In its switch-and-gain campaign, FCIBJ has tweaked four of its products, offering improved benefits such as cash back, bonuses, and no interest payment or annual fees.

On deposit and chequing accounts, customers are offered a US$50 bonus if a salary account is switched to the bank.

Cash back, along with other incentives, is also offered on both mortgage and car-loan accounts that are transferred.

The bank also recently added more products to its portfolio with the launch of a small-business credit-card line.

FCIBJ is set to release more products to the market in short order.

FCIB Jamaica operates in a market which currently has seven players with deposit base of $373.6 billion and assets totalling $579.8 billion at the end of June 2010.

Quiet player

National Commercial Bank and Bank of Nova Scotia by far dominate the sector, recording huge profits year on year.

But FCIB Jamaica has always been among the quiet players in the market, ranked the number-four commercial bank in the island.

It has a 10 per cent share of the loan market, controls just 8.5 per cent of total industry assets, and 6.8 per cent of deposits.

While profitable, in recent times, the bank has seen its bottom line shrink and revenue figures slip, a situation made worse in an environment with shrinking interest rates arising from the Jamaica Debt Exchange and downturn in the level of economic activity.

In fact, for the nine-month period up to July 2010, FCIB Jamaica posted net profits of $378.6 million, down by more than half the amount recorded for the similar period last year.

The bank's revenue was also down six per cent year on year.

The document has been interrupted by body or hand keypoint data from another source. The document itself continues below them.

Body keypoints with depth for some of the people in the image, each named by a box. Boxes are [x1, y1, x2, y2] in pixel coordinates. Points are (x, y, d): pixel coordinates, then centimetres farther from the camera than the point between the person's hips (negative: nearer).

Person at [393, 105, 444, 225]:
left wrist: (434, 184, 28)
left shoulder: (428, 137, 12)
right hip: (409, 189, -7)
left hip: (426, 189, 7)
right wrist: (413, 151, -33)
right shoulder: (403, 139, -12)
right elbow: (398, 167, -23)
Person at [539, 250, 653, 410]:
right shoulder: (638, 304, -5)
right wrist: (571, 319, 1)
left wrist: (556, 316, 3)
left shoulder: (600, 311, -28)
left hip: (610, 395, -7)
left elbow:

Marginal gains were made in the bank's net-interest income, but its revenue streams are expected to be challenged going forward - a situation facing the sector generally.

In so far as Holness is concerned, now, his mission is to secure FirstCaribbean's position in the market.

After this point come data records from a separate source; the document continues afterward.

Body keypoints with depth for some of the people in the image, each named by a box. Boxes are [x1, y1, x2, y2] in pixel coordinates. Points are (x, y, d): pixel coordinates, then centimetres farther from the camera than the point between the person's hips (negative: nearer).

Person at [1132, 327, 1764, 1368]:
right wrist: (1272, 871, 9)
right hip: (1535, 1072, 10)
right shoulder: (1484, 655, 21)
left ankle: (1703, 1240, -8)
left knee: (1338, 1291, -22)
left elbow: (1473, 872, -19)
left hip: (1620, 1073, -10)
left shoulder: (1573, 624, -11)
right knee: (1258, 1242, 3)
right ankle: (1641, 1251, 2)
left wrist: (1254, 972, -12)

Holness joined the New Kingston-based bank as a customer-service representative and worked his way up the corporate ladder.

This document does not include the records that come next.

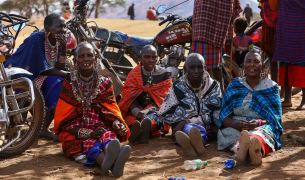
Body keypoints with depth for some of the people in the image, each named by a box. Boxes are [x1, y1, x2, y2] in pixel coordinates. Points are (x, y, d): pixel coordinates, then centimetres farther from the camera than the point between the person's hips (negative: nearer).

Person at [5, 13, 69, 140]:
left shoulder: (58, 42, 1)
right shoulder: (36, 39, -22)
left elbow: (59, 69, -6)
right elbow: (43, 70, -24)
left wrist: (64, 48, -18)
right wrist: (69, 75, -22)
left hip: (39, 78, 8)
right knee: (57, 84, -25)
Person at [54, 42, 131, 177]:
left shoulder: (105, 83, 14)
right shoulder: (68, 85, 6)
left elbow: (112, 110, 7)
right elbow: (66, 121, -1)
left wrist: (116, 123, -19)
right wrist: (88, 134, -17)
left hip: (102, 129, 2)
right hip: (77, 134, -1)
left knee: (108, 136, -35)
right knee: (89, 144, -36)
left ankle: (112, 161, -70)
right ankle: (112, 162, -70)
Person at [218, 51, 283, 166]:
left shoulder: (271, 87, 11)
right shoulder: (234, 86, 15)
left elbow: (276, 118, 4)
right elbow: (225, 116, 6)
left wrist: (259, 123, -19)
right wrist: (236, 124, -19)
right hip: (235, 127, 2)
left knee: (260, 134, -40)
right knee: (228, 132, -35)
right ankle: (239, 147, -70)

He has worked with the bank for over 22 years, since 1988, specialising in foreign exchange and soft-currency liquidity in both Jamaica and Barbados.

Prior to his appointment, he held the post of treasury officer.

But as Holness makes his aggressive move, he not only has to contend with the dominant force that is NCB and Scotia - the two control more than 70 per cent of the industry - but will also have to deal with new competition -Jamaica National- now looking to enter the market, and possibly Jamaica Money Market Brokers.